IndEuph-170: Benchmarking Cultural Pragmatics through Euphemism Detection in Indian English
Proceedings of the 8th Workshop on Indian Language Data: Resources and Evaluation
Abstract
Large Language Models (LLMs) have shown remarkable proficiency in standard English benchmarks, yet their ability to navigate the sociopragmatic cues of non-Western English varieties remains underexplored. This paper introduces IndEuph-170, a novel benchmark dataset focused on Indian English (IndE) euphemisms — expressions whose roots lie in local social hierarchies, politeness norms, and cultural taboos (e.g., "setting," "loose character," "suitable boy").
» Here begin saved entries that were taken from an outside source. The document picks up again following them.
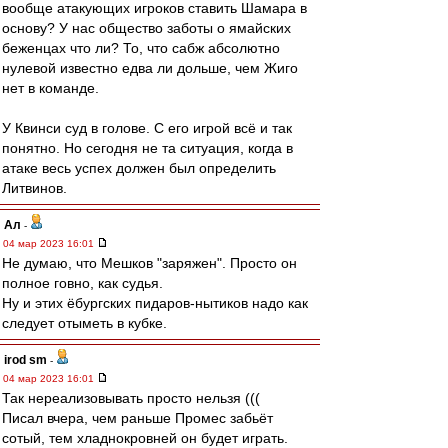
вообще атакующих игроков ставить Шамара в
основу? У нас общество заботы о ямайских
беженцах что ли? То, что сабж абсолютно
нулевой известно едва ли дольше, чем Жиго
нет в команде.
У Квинси суд в голове. С его игрой всё и так
понятно. Но сегодня не та ситуация, когда в
атаке весь успех должен был определить
Литвинов.
Ал
-
04 мар 2023 16:01
Не думаю, что Мешков "заряжен". Просто он
полное говно, как судья.
Ну и этих ëбургских пидаров-нытиков надо как
следует отыметь в кубке.
irod sm
-
04 мар 2023 16:01
Так нереализовывать просто нельзя (((
Писал вчера, чем раньше Промес забьёт
сотый, тем хладнокровней он будет играть.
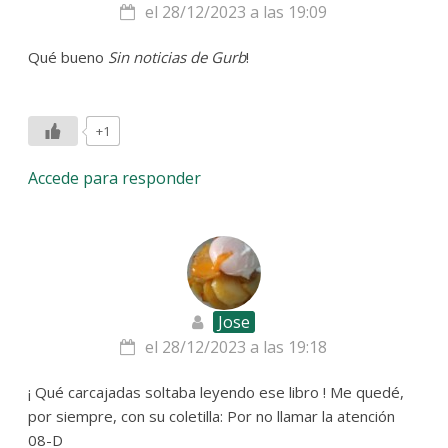
el 28/12/2023 a las 19:09
Qué bueno
Sin noticias de Gurb
!
+1
Accede para responder
Jose
el 28/12/2023 a las 19:18
¡ Qué carcajadas soltaba leyendo ese libro ! Me quedé,
por siempre, con su coletilla: Por no llamar la atención
08-D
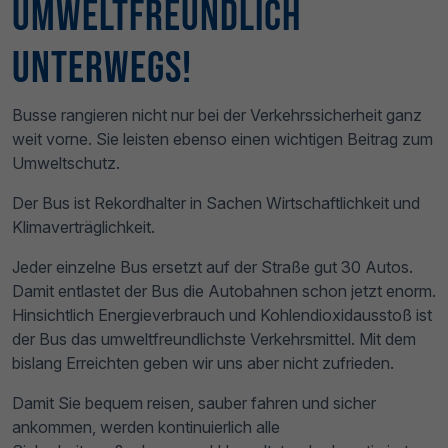
Umweltfreundlich
unterwegs!
Busse rangieren nicht nur bei der Verkehrssicherheit ganz
weit vorne. Sie leisten ebenso einen wichtigen Beitrag zum
Umweltschutz.
Der Bus ist Rekordhalter in Sachen Wirtschaftlichkeit und
Klimaverträglichkeit.
Jeder einzelne Bus ersetzt auf der Straße gut 30 Autos.
Damit entlastet der Bus die Autobahnen schon jetzt enorm.
Hinsichtlich Energieverbrauch und Kohlendioxidausstoß ist
der Bus das umweltfreundlichste Verkehrsmittel. Mit dem
bislang Erreichten geben wir uns aber nicht zufrieden.
Damit Sie bequem reisen, sauber fahren und sicher
ankommen, werden kontinuierlich alle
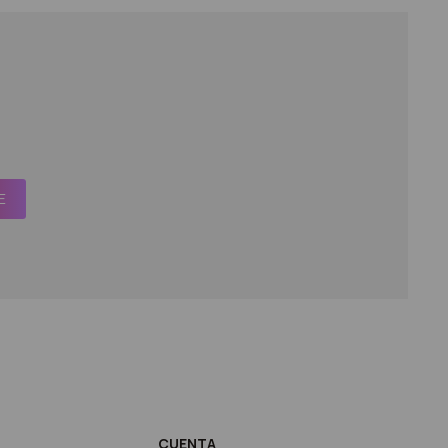
E
CUENTA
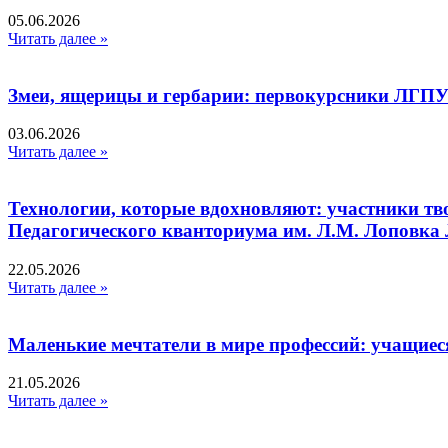
05.06.2026
Читать далее »
Змеи, ящерицы и гербарии: первокурсники ЛГПУ
03.06.2026
Читать далее »
Технологии, которые вдохновляют: участники тв
Педагогического кванториума им. Л.М. Лоповк
22.05.2026
Читать далее »
Маленькие мечтатели в мире профессий: учащиес
21.05.2026
Читать далее »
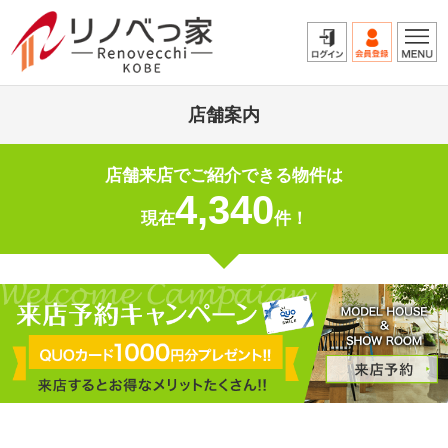
店舗案内
店舗来店でご紹介できる物件は
4,340
現在
件！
IndEuph-170 comprises 170 curated IndE sentences, against which the performance of two distinct architectures was evaluated: a fine-tuned BART model and GPT-4. The findings reveal a significant "cultural gap". While GPT-4 achieves 82.5% accuracy, it struggles with authoritative and punitive nuances. BART achieves 55.3% accuracy but exhibits a high rate of false positives by over-classifying general Indianisms as euphemisms. The paper argues that current multilingual benchmarks such as MME (Fu et al., 2025) and GLUE (Wang et al., 2018) fail to capture these dialectal pragmatics, and that a culturally-aware evaluation framework for Global Englishes is necessary.